**ENTRIES SHOWN:**
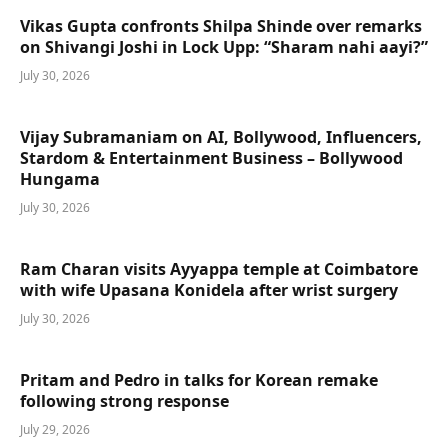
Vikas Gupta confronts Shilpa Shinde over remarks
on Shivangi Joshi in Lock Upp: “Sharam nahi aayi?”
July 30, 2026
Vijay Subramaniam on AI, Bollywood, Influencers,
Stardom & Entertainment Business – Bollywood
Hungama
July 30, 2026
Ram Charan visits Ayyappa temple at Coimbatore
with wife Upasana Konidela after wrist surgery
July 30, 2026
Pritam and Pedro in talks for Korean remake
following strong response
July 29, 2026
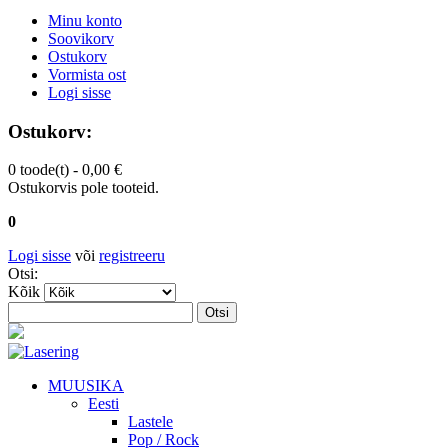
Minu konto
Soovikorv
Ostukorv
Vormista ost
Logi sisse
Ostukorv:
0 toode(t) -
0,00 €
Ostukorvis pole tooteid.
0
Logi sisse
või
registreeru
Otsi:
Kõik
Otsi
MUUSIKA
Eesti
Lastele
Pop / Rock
* * *
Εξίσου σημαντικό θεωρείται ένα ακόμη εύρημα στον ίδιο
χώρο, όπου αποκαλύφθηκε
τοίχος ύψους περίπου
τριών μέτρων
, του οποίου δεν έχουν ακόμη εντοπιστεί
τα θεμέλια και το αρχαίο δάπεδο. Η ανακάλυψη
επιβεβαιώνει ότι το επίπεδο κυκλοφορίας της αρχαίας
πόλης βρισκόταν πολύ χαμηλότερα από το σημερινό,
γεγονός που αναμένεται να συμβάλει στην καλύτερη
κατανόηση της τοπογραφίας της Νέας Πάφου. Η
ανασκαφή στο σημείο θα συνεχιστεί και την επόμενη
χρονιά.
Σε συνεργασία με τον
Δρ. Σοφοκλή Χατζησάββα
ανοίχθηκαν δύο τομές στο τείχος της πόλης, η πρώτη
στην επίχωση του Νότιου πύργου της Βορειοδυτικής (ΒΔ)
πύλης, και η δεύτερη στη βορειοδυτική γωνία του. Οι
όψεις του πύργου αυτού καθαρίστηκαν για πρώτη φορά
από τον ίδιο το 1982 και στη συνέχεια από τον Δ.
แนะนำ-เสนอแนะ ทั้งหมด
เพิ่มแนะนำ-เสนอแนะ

**INSTRUCTION:**
Each line of the data that contains "ακόμη" should be counted; please give only the number.

**ANSWER FOR THE TASK:**
2